---------- SELECTION ----------

Quote of the week.
"Fitch has concluded that a
'comprehensive solution' to the eurozone crisis is technically and politically
beyond reach."
At dinner the other night, my
friend Martin (a financial journalist whom I have known for over 50 years) and I
launched into a debate as to whether the EMU crisis was a supply-side problem
or demand-side. He maintained that it was only the first, with people and
governments borrowing too much money to support an unsustainable lifestyle.
My contention is that it is
both. It is, of course, beyond peradventure that the Greeks and Irish got in
the poo by over-borrowing money that was far too cheap for their own good – the
‘one size fits all’ fallacy.
At the same time Germany suppressed
wages and costs by threatening to import cheap labour from Hungary etc. It then
stuffed away huge sums into non-productive investments like US sub-primes and
Greek bonds.
This suppressed demand
because German companies were making huge profits but it was not being shared
with the workers to spend on goods and services and thus create consumer
demand.

---------- SUPPLIED DATA ----------

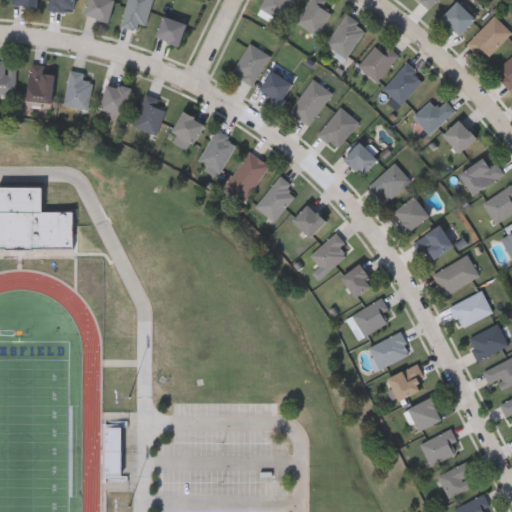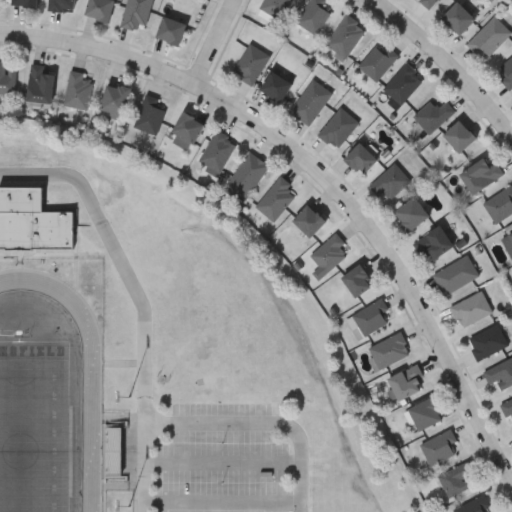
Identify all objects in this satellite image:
building: (25, 3)
building: (428, 3)
building: (429, 3)
building: (25, 4)
building: (61, 5)
building: (62, 6)
building: (277, 7)
building: (277, 8)
building: (100, 9)
building: (100, 10)
building: (136, 14)
building: (137, 15)
building: (315, 16)
building: (315, 17)
building: (459, 19)
building: (459, 20)
building: (171, 31)
building: (172, 32)
building: (347, 36)
building: (347, 38)
building: (490, 38)
building: (490, 40)
road: (226, 45)
road: (447, 61)
building: (379, 62)
building: (252, 64)
building: (379, 64)
building: (252, 66)
building: (507, 73)
building: (507, 75)
building: (7, 79)
building: (7, 80)
building: (40, 85)
building: (403, 85)
building: (40, 87)
building: (276, 87)
building: (403, 87)
building: (276, 89)
building: (79, 91)
building: (79, 92)
building: (115, 99)
building: (116, 102)
building: (311, 102)
building: (312, 104)
building: (151, 115)
building: (434, 115)
building: (151, 117)
building: (435, 117)
building: (188, 127)
building: (339, 128)
building: (189, 129)
building: (339, 130)
building: (460, 135)
building: (460, 137)
building: (218, 151)
building: (219, 153)
building: (361, 158)
building: (362, 159)
building: (481, 174)
building: (482, 176)
building: (247, 177)
building: (247, 178)
road: (323, 178)
building: (391, 181)
building: (391, 183)
building: (277, 198)
building: (277, 200)
building: (500, 204)
building: (500, 206)
building: (411, 213)
building: (411, 215)
building: (310, 220)
building: (32, 221)
building: (32, 222)
building: (310, 222)
building: (508, 241)
building: (508, 242)
building: (433, 243)
building: (434, 245)
building: (331, 252)
building: (331, 254)
road: (118, 255)
building: (456, 275)
building: (456, 277)
building: (358, 280)
building: (358, 282)
building: (471, 309)
building: (472, 311)
building: (370, 318)
building: (370, 320)
building: (488, 341)
building: (488, 343)
building: (390, 349)
building: (391, 351)
building: (500, 373)
building: (501, 374)
building: (406, 381)
building: (407, 383)
track: (48, 397)
building: (507, 407)
building: (507, 408)
building: (425, 412)
building: (426, 414)
road: (215, 418)
park: (34, 425)
building: (440, 446)
building: (440, 448)
road: (222, 459)
building: (456, 478)
building: (457, 480)
road: (222, 499)
building: (475, 505)
building: (477, 505)
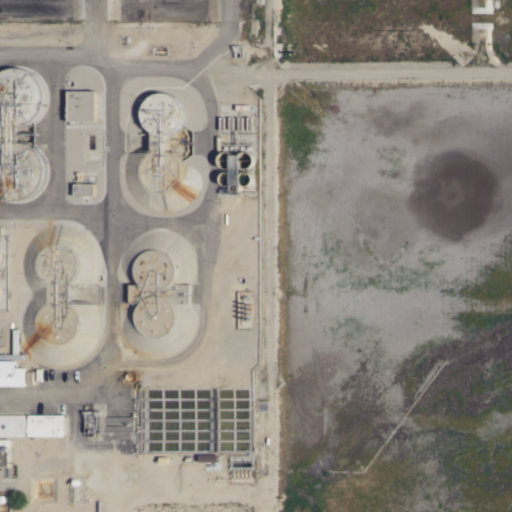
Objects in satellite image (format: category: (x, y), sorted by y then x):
road: (71, 57)
building: (80, 106)
building: (82, 106)
building: (162, 167)
building: (84, 189)
building: (82, 190)
wastewater plant: (255, 256)
building: (60, 293)
building: (157, 293)
wastewater plant: (394, 307)
building: (14, 348)
building: (10, 372)
building: (12, 376)
building: (110, 422)
building: (32, 425)
building: (12, 426)
building: (44, 426)
building: (4, 452)
building: (3, 457)
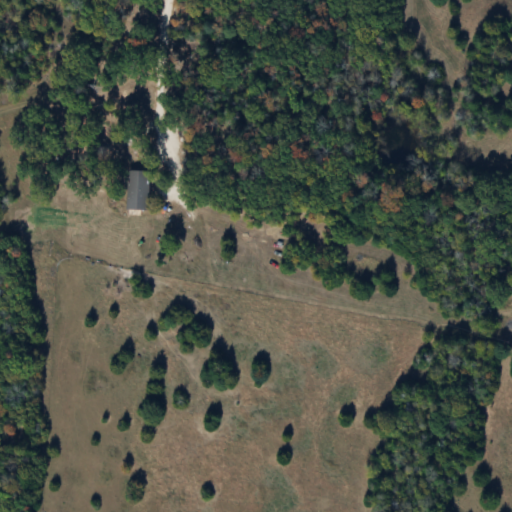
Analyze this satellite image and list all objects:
road: (110, 90)
building: (135, 190)
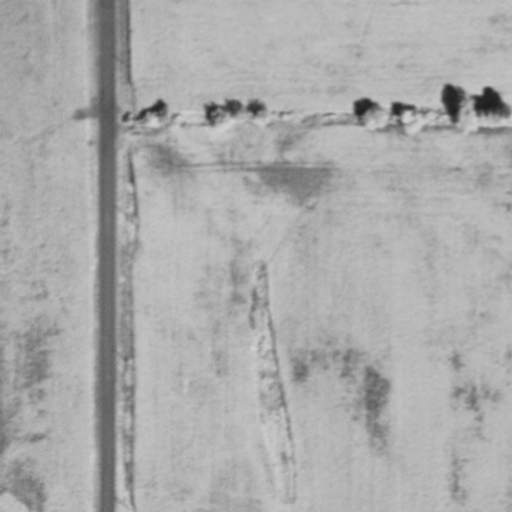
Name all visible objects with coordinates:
road: (108, 256)
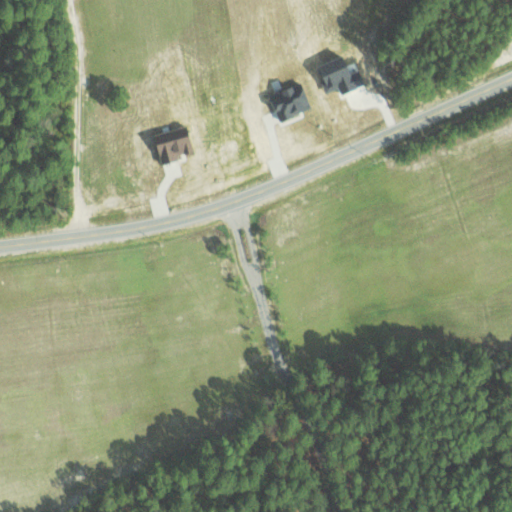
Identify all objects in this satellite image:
road: (263, 190)
road: (286, 357)
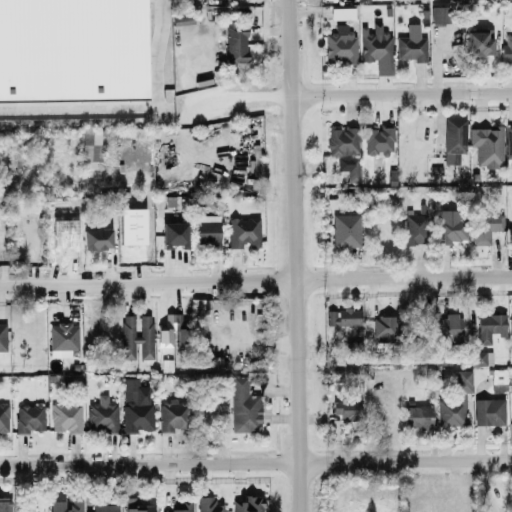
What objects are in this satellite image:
building: (439, 13)
building: (237, 40)
building: (479, 40)
building: (376, 43)
building: (340, 44)
building: (412, 45)
building: (507, 47)
building: (70, 49)
building: (71, 49)
road: (155, 58)
road: (402, 90)
road: (238, 96)
building: (455, 133)
building: (380, 139)
building: (508, 140)
building: (487, 144)
building: (91, 147)
building: (345, 147)
building: (20, 220)
building: (485, 225)
building: (414, 227)
building: (452, 227)
building: (209, 229)
building: (244, 231)
building: (175, 233)
building: (509, 233)
building: (346, 235)
building: (97, 237)
road: (297, 255)
road: (256, 281)
building: (201, 302)
building: (343, 315)
building: (450, 324)
building: (490, 325)
building: (384, 327)
building: (172, 329)
building: (3, 335)
building: (64, 336)
building: (137, 336)
building: (511, 348)
building: (483, 356)
building: (500, 378)
building: (511, 379)
building: (456, 397)
road: (268, 402)
building: (137, 404)
building: (244, 404)
building: (347, 408)
building: (489, 410)
building: (102, 413)
building: (173, 413)
building: (66, 415)
building: (418, 415)
building: (4, 416)
building: (30, 416)
road: (255, 460)
building: (249, 503)
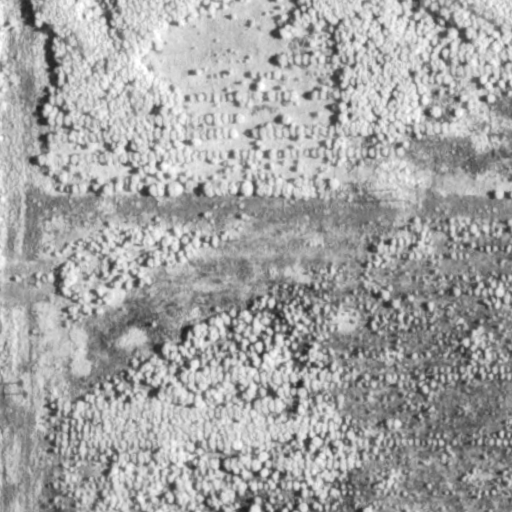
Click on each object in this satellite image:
power tower: (399, 195)
road: (24, 255)
power tower: (22, 387)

----------

PROBLEMS TO SOLVE →
- A) Render the lines of the records starting at the one containing "What objects are" and ending at the one containing "building: (175, 233)" as a JSON list of strings, with one string per line and any blank lines omitted.
- B) Carry on the piece about the eurozone crisis from the point where it stops.

THE ANSWERS →
- A)
[
  "What objects are in this satellite image:",
  "building: (439, 13)",
  "building: (237, 40)",
  "building: (479, 40)",
  "building: (376, 43)",
  "building: (340, 44)",
  "building: (412, 45)",
  "building: (507, 47)",
  "building: (70, 49)",
  "building: (71, 49)",
  "road: (155, 58)",
  "road: (402, 90)",
  "road: (238, 96)",
  "building: (455, 133)",
  "building: (380, 139)",
  "building: (508, 140)",
  "building: (487, 144)",
  "building: (91, 147)",
  "building: (345, 147)",
  "building: (20, 220)",
  "building: (485, 225)",
  "building: (414, 227)",
  "building: (452, 227)",
  "building: (209, 229)",
  "building: (244, 231)",
  "building: (175, 233)"
]

- B)
My analogy is that if all in
our neighbourhood earned big bucks but stuffed it in the bank the only poor
person would be the shopkeeper because we weren’t buying his stuff.
However, the shopkeeper wants
our lifestyle, the bank is full of our money that it needs to lend so offers
our shopkeeper huge cheap loans which he grabs without any immediate prospect
of it being repaid, hoping, like Mr Micawber, that something will turn up.
The day for redemption
arrives, shopkeeper can’t pay, and bank can only repay half our deposits. The bank
turns to the government to bail it out, so they issue blanket guarantees
underpinned with borrowed money. Nemesis arrives when they can’t repay either.
Result: misery!
So what really caused it?
Speculation by Anglosphere
speculators, as the French, in one of their many flights of fantasy maintain?
Do me a favour!
The Club Med funding a
sybaritic lifestyle with other people’s money? Partly.
Irresponsible banks? In the
good old days, building societies were owned by their depositors, and lent
their money to other members as mortgages on very conservative terms – a 10% deposit
at least on one salary only. Then they decided to demutualise and become proper
banks. They employed CEOs who often had no experience in financial services but
who saw the chance to get up there with the big boys (especially their bonuses).
So they threw caution to the
winds. They began funding their lending by borrowing from other banks. They gave
125% mortgages so that they and the borrower were in negative equity from the
start.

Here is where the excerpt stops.